Sparkes, William

William Sparkes, Sgt 240, 1/7th Battalion, Cheshire Regiment
Killed in action 10th August 1915 at Gallipoli, aged 28

 

EARLY LIFE

William Sparkes was baptised on 6th February 1887 at St Michael’s Church, Macclesfield, the son of Colour Sergeant Robert and Susanna Charlotte Sparkes of the Militia Barracks, Crompton Road, Macclesfield.

William was educated at Crompton Road School.

In 1901, 14 year old William had left school and was a baker’s errand boy, living at 189 Crompton Road with his parents (Robert was now a ‘retired sergeant’) and siblings Kate Mary (21), Harriet (19), Robert (18), James (16), Lottie Primrose (10) and Maria Olive (9). Ten years later, William’s father had died but the family was still at the same address, and William was employed as a hand loom silk weaver.

William married Lily Lowe at St George’s Church, Sutton, Macclesfield towards the end of 1914.

 

WW1 SERVICE

William attested at Macclesfield, joining the 7th Battalion of the Cheshire Regiment.

Following a period of training in various locations in the south of England, the 7th Cheshires, as part of 159th Brigade, 53rd (Welsh) Division, received orders to equip for service in an undisclosed location in the Mediterranean. In July 1915 they sailed from Devonport to Alexandria in Egypt, then on to the island of Lemnos on the 4th August.

On the evening of 8th August, the Battalion arrived off the coast of Gallipoli and the following day landed at “C” Beach, Suvla Bay. Having landed, they came under shell fire at about 8.30am and so moved north along the edge of the bay; they then received orders to attack in the direction of a dip in the hills behind Anafarta Saghir.

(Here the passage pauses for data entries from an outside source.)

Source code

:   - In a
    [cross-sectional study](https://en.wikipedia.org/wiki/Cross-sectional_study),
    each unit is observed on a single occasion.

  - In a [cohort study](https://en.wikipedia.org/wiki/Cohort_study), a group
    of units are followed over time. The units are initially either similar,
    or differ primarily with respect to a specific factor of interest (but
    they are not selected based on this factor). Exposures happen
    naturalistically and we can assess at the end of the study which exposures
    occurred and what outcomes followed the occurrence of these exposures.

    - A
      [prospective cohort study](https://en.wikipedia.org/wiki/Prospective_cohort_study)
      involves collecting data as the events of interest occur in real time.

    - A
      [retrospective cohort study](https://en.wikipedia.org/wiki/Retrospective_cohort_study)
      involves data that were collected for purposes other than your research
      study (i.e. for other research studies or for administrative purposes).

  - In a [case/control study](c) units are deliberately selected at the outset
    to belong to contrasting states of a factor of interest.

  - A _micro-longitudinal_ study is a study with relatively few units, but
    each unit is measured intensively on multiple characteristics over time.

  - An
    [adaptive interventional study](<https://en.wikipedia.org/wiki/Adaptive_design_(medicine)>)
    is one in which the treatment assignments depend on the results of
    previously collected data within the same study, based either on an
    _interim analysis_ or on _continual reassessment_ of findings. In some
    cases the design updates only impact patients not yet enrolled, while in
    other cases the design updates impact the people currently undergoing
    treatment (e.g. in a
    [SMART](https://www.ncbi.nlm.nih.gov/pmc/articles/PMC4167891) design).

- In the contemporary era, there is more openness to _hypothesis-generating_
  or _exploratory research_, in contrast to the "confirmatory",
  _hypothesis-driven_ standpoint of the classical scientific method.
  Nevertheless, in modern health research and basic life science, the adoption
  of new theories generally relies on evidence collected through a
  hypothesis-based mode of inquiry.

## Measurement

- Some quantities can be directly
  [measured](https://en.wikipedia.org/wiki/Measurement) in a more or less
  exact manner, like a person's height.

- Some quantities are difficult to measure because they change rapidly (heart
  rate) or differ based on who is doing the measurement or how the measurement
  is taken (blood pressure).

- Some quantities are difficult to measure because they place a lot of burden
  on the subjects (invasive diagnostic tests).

At 8am on 10th August the Battalion was ordered to attack Hill 70. This was unsuccessful and the Battalion suffered severe losses. A second unsuccesssful attack took place at 5pm. By the end of the day, Sgt. Sparkes was missing and he was assumed to have died on 10th August 1915, but his death was not confirmed until October 1916. A report of his death was printed in the Macclesfield Times on 3 November 1916:

TERRITORIAL’S FATE: SERGT SPARKES’ DEATH PRESUMED – We regret to state that Mrs Sparkes, 74 Hobson St, Macclesfield, has received an intimation stating that as no further news has been received of her husband, Sergt Wm Sparkes, of the Cheshire Regt, who was reported missing on August 10th 1915, the Army Council has concluded that he is dead, and death took place on 10th August 1915, or since.

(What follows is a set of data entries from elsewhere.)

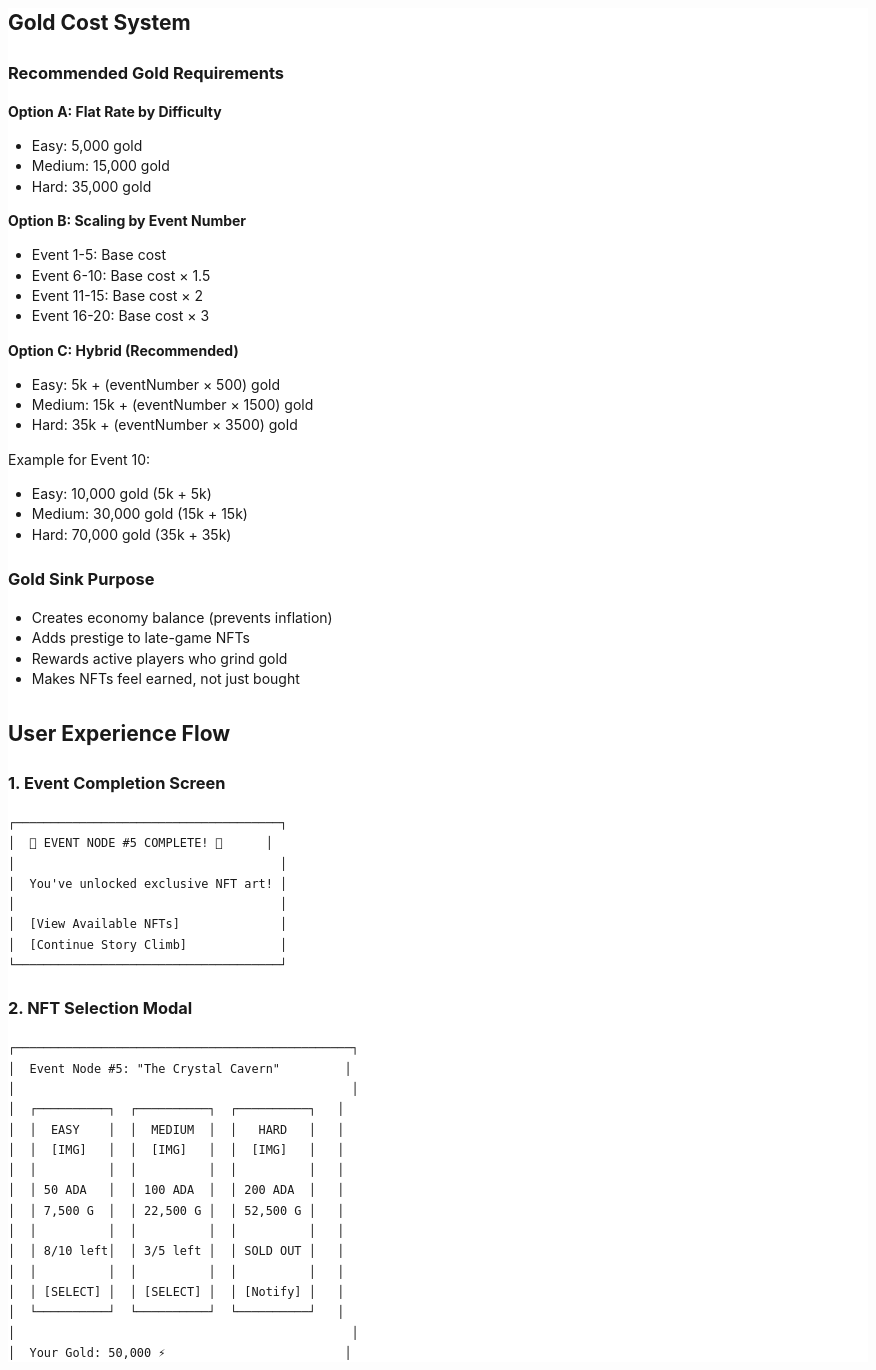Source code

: ## Gold Cost System

### Recommended Gold Requirements

**Option A: Flat Rate by Difficulty**
- Easy: 5,000 gold
- Medium: 15,000 gold
- Hard: 35,000 gold

**Option B: Scaling by Event Number**
- Event 1-5: Base cost
- Event 6-10: Base cost × 1.5
- Event 11-15: Base cost × 2
- Event 16-20: Base cost × 3

**Option C: Hybrid (Recommended)**
- Easy: 5k + (eventNumber × 500) gold
- Medium: 15k + (eventNumber × 1500) gold
- Hard: 35k + (eventNumber × 3500) gold

Example for Event 10:
- Easy: 10,000 gold (5k + 5k)
- Medium: 30,000 gold (15k + 15k)
- Hard: 70,000 gold (35k + 35k)

### Gold Sink Purpose
- Creates economy balance (prevents inflation)
- Adds prestige to late-game NFTs
- Rewards active players who grind gold
- Makes NFTs feel earned, not just bought

## User Experience Flow

### 1. Event Completion Screen
```
┌─────────────────────────────────────┐
│  🎉 EVENT NODE #5 COMPLETE! 🎉      │
│                                     │
│  You've unlocked exclusive NFT art! │
│                                     │
│  [View Available NFTs]              │
│  [Continue Story Climb]             │
└─────────────────────────────────────┘
```

### 2. NFT Selection Modal
```
┌───────────────────────────────────────────────┐
│  Event Node #5: "The Crystal Cavern"         │
│                                               │
│  ┌──────────┐  ┌──────────┐  ┌──────────┐   │
│  │  EASY    │  │  MEDIUM  │  │   HARD   │   │
│  │  [IMG]   │  │  [IMG]   │  │  [IMG]   │   │
│  │          │  │          │  │          │   │
│  │ 50 ADA   │  │ 100 ADA  │  │ 200 ADA  │   │
│  │ 7,500 G  │  │ 22,500 G │  │ 52,500 G │   │
│  │          │  │          │  │          │   │
│  │ 8/10 left│  │ 3/5 left │  │ SOLD OUT │   │
│  │          │  │          │  │          │   │
│  │ [SELECT] │  │ [SELECT] │  │ [Notify] │   │
│  └──────────┘  └──────────┘  └──────────┘   │
│                                               │
│  Your Gold: 50,000 ⚡                         │
```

Sergt Wm Sparkes was 30 years of age and a native of Macclesfield. He received his education at the Crompton Road Day School and attended St George’s Church. Sergeant Sparkes was formerly employed at Bollin Mills. He had served in the local Territorials several years before the war commenced, and was called up on the outbreak of hostilities. He was at the landing at Suvla Bay and two days later was posted as missing. Sergt Sparkes had risen tot he rank of corporal on the outbreak of war, and was afterwards made sergeant. Shortly before leaving England he married Miss Lily Lowe, Sunderland Street, Macclesfield.

William’s widow Lily married Henry Griffith in Macclesfield in 1919 and moved to Colehill, Wimborne, Dorset.

 

COMMEMORATION

Sgt William Sparkes has no known grave and is commemorated on Panel Ref. 75 to 77 on the Helles Memorial in Turkey. The Commonwealth War Graves Commission holds casualty details for Sgt William Sparkes, and he is listed on the Imperial War Museum’s Lives of the First World War website.

In Macclesfield, Sgt William Sparkes is commemorated on the Park Green, Town HallSt Michael’s ChurchChrist Church School and All Saints Church war memorials.


Comments

Sparkes, William — 1 Comment

  1. William Sparkes was my great uncle. My mother was Kathleen Dale nee Sparkes and only five years old when William was killed. It must have been terrible for my great Grandma because she also lost her daughter’s ,Kate and Maria Olive in the 1918 pandemic. Maria Olive was my Grandma.
    My mum was really good at telling me of times gone by and I feel I know my lovely family well. I wish I could have sat down and talked with them. Susan.